I tried to run it multiple times, the result is indeed not that stable and the average accuracy this time is lower than my reported one (that time I just run three times). To make the training and testing more stable, we can increase the sample_width. Can you try the following commands?

python3 train_ogbn_mag.py --n_hid 512 --n_layer 4 --n_heads 8 \
                --data_dir ./OGB_MAG.pk --model_dir $dir_name \
                --prev_norm --last_norm --use_RTE --conv_name hgt --sample_width 600 --sample_depth 6

python3 eval_ogbn_mag.py --n_hid 512 --n_layer 4 --n_heads 8 \
                --data_dir ./OGB_MAG.pk --model_dir $dir_name \
                --prev_norm --last_norm --use_RTE --conv_name hgt --sample_width 600 --sample_depth 6
lingfanyu commented 3 years ago

It seems that my GPU memory is too small (15GB) and as a result, the training fails. How much GPU memory is needed to run with --sample_width 600 --sample_depth 6? What's the GPU you use?

lingfanyu commented 3 years ago

I notice that on OGB leaderboard, you said the experiment was done with Tesla K80 (12GB GPU). But my GPU has 15GB and your code runs out of memory on it when I increase sampled_width from 520 to 600 following your suggestion.

Is there anything I can do to reduce GPU memory usage?

tsy19025 commented 3 years ago

Hi, I have the same problem. If I follow your advice and run the following commands for 10 times, the numbers of testing accuracy on VR task are: 0.491 0.485 0.486 0.482 0.488 0.487 0.486 0.487 0.488 0.485

python3 train_ogbn_mag.py --n_hid 512 --n_layer 4 --n_heads 8 --n_epoch 200\
        --data_dir ./OGB_MAG.pk --model_dir $dir_name \
        --prev_norm --last_norm --use_RTE --conv_name hgt --sample_width 600 --sample_depth 6
python3 eval_ogbn_mag.py --n_hid 512 --n_layer 4 --n_heads 8\
            --data_dir ./OGB_MAG.pk --model_dir $dir_name \
        --prev_norm --last_norm --use_RTE --conv_name hgt --sample_width 600 --sample_depth 6

And the training log of the best is here: https://drive.google.com/file/d/10lUs1AXJOKTlvQVZHJHBedwQSlN3lF0d/view?usp=sharing

Is there anything I can do to reproduce your result? Thanks.
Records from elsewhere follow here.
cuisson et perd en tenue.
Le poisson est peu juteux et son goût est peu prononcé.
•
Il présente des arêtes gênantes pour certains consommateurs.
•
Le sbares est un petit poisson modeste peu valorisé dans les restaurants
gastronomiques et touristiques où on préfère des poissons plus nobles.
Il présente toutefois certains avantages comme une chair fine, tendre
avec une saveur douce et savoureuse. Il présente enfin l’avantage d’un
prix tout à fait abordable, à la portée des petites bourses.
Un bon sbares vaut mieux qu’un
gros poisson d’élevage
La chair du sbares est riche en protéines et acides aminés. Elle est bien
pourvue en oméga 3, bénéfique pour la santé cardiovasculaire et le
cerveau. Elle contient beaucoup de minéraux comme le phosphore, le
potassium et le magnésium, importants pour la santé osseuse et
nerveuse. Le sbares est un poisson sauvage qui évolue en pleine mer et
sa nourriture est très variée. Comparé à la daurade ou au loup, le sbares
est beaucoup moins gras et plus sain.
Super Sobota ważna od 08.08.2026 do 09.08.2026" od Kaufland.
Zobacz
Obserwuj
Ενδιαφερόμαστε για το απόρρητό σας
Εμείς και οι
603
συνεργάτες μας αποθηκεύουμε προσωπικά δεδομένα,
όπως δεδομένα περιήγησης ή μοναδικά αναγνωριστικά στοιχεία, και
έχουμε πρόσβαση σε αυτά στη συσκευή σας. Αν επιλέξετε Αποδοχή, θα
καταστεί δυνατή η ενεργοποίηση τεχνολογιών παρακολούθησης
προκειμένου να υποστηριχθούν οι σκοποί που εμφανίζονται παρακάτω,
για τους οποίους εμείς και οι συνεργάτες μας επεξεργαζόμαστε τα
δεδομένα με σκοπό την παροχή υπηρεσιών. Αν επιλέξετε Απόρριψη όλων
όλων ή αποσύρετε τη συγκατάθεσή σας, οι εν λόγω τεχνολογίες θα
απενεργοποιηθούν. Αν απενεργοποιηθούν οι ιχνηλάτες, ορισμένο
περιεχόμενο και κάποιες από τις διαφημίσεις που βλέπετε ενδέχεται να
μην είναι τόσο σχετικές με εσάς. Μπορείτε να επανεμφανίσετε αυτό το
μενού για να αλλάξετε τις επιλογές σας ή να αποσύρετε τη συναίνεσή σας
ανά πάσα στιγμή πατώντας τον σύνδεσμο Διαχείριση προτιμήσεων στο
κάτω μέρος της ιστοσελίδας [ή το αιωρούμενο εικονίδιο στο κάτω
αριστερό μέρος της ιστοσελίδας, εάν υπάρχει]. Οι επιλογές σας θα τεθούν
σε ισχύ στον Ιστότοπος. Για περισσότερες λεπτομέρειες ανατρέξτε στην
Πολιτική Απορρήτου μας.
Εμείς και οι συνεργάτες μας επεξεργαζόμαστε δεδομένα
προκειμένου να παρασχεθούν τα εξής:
acbull commented 3 years ago

Hi all:

Sorry for the trouble.

After you point this out, I run the following code from my side (with the script I mention in the issue) ten times, and the average result is 0.4927 (mean) 0.0061 (std).

python3 train_ogbn_mag.py --n_hid 512 --n_layer 4 --n_heads 8 \
                --data_dir ./OGB_MAG.pk --model_dir $dir_name \
                --prev_norm --last_norm --use_RTE --conv_name hgt --sample_width 520 --sample_depth 6

python3 eval_ogbn_mag.py --n_hid 512 --n_layer 4 --n_heads 8 \
                --data_dir ./OGB_MAG.pk --model_dir $dir_name \
                --prev_norm --last_norm --use_RTE --conv_name hgt --sample_width 520 --sample_depth 6

I changed the eval script so the performance should be more stable.

I've submitted the corrected result to the OGB leaderboard. Please tell me if you still have any problems to reproduce it.